Zu dick, zu dünn - die neuen Kinderkrankheiten

10.04.2008 | München
Windpocken, Masern, Mumps - bis vor einigen Jahren waren das die typischen Kinderkrankheiten. Heute beschäftigen Adipositas, Magersucht und Bulimie immer mehr Ärzte und Familien - und mittlerweile auch die Politik. Denn die Zahl essgestörter Kinder und Jugendlicher nimmt stetig zu.

Jedes fünfte Kind in Deutschland ist zu dick. Tendenz: steigend. Die Gründe dafür sind so vielfältig wie alltäglich - und werden von den Eltern oft genug selber vorgelebt: Fernseher und Computer sind fester Bestandteil der Freizeitgestaltung, Bewegung und Sport kommen zu kurz. Falsche und fettreiche Ernährung tun ihr Übriges.

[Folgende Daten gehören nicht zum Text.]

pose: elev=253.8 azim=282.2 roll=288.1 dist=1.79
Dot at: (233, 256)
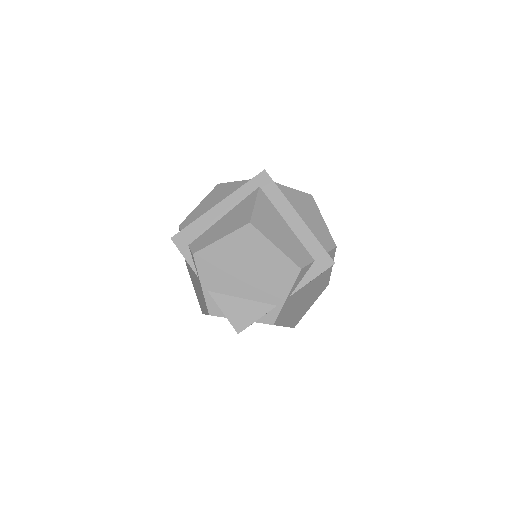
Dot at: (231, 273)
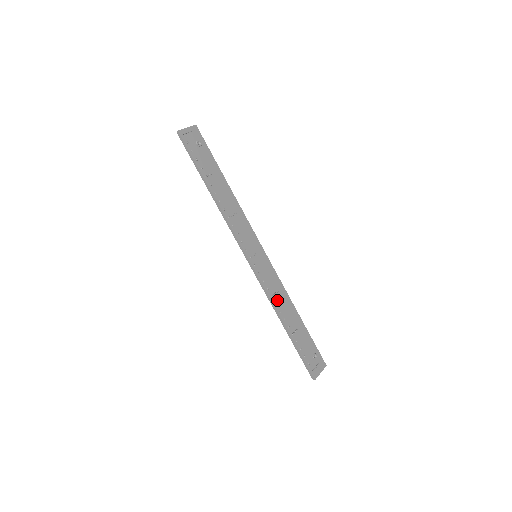
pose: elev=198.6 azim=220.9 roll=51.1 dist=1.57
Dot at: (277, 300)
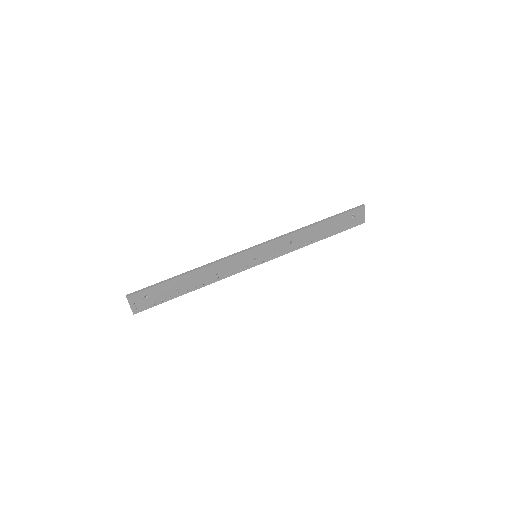
Dot at: (296, 244)
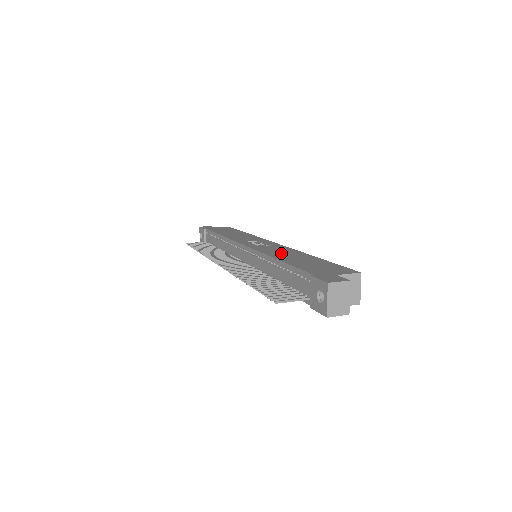
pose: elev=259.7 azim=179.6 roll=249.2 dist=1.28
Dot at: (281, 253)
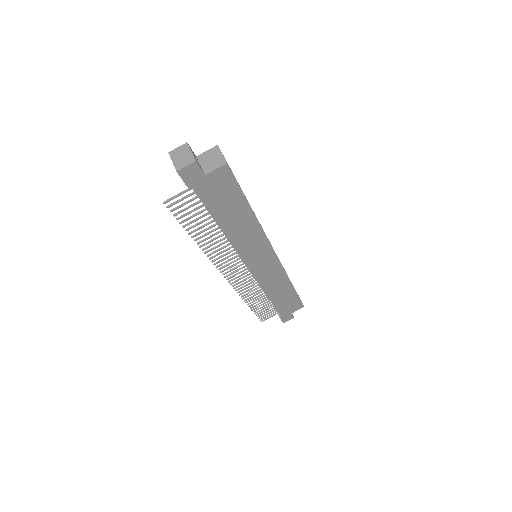
Dot at: occluded
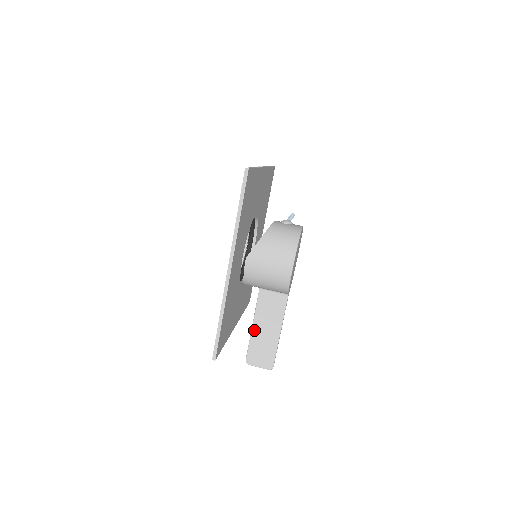
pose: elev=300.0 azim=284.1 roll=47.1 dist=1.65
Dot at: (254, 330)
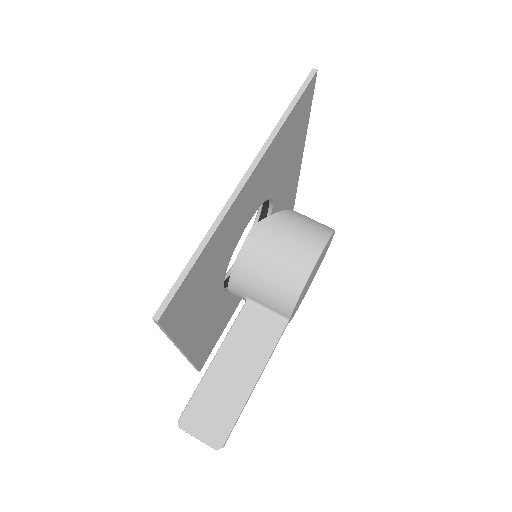
Dot at: (214, 366)
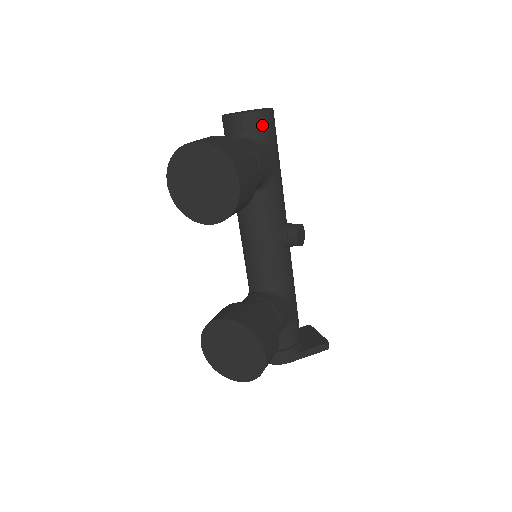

1,9 Millionen Kinder und Jugendliche hierzulande sind laut Angaben des Robert-Koch-Instituts (RKI) übergewichtig, weitere 800.000 sogar fettleibig. Krankheiten wie Magersucht oder Ess-Brech-Sucht breiten sich aus: 22 Prozent der 11 bis 17-Jährigen in Deutschland weisen Symptome von Essstörungen auf. Am weitesten verbreitet sind Magersucht und Bulimie.

Betroffene werden immer jünger

Die Betroffenen, die sich häufig an den Schönheitsidealen aus Film und Werbung messen, werden immer jünger: Zum Teil erkranken schon Kinder im Alter von zehn Jahren an Essstörungen. Sie begeben sich damit in einen gefährlichen Kreislauf: Viele haben nicht nur mit körperlichen, sondern auch psychischen Problemen zu kämpfen. Schwierigkeiten in der Schule und in der Ausbildung sind oft die Folge.

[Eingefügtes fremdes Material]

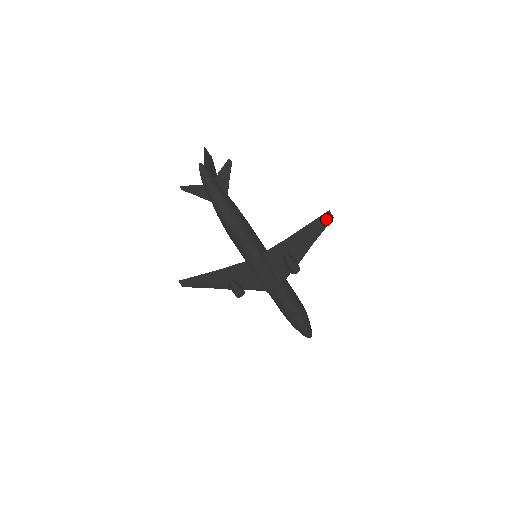
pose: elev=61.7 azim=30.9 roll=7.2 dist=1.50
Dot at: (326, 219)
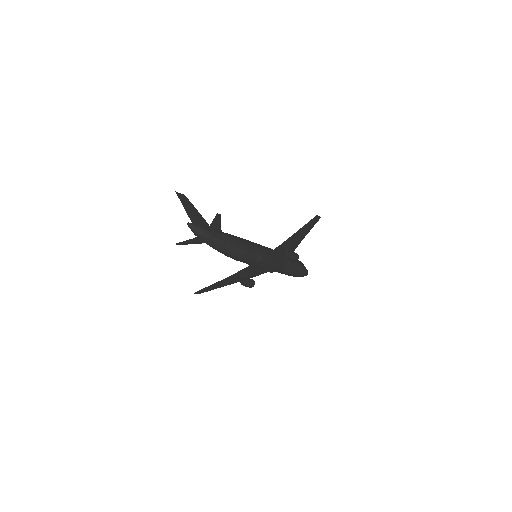
Dot at: (315, 221)
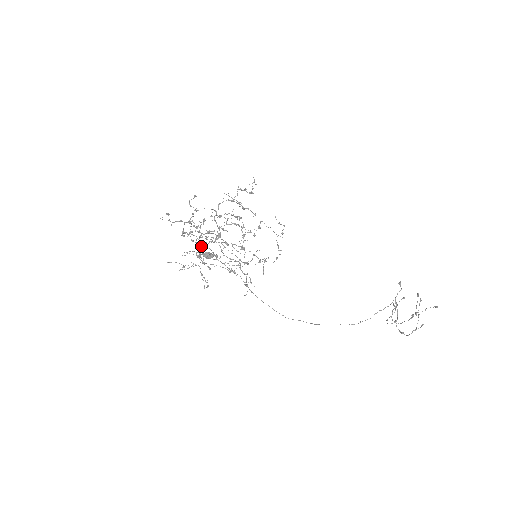
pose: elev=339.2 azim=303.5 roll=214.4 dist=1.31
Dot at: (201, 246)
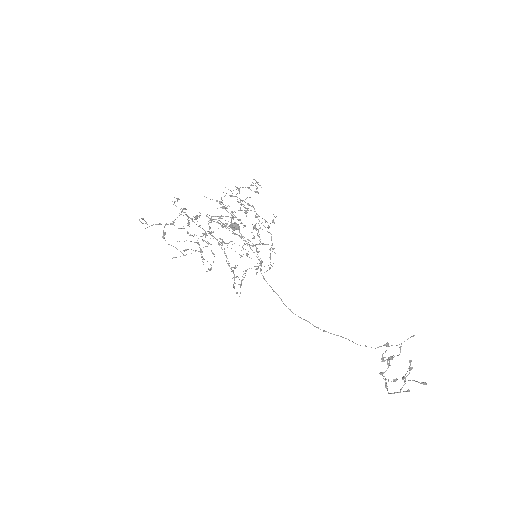
Dot at: occluded
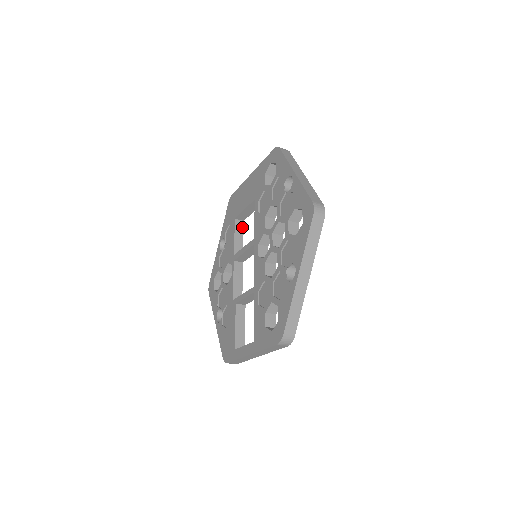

Verschiedene Organisationen, Institute und auch die Bundesregierung versuchen nun, dem Trend der Essstörungen entgegenzuwirken. So arbeitet das Bundesministerium für Ernährung, Landwirtschaft und Verbraucherschutz gemeinsam mit dem Bundesministerium für Gesundheit an einem Nationalen Aktionsplan zur Prävention von Fehlernährung, Bewegungsmangel, Übergewicht und damit zusammenhängenden Krankheiten. Dazu zählen Herz-Kreislauf-Erkrankungen, Diabetes mellitus 2 oder Rücken- und Gelenkbeschwerden - sogenannte Zivilisationskrankheiten.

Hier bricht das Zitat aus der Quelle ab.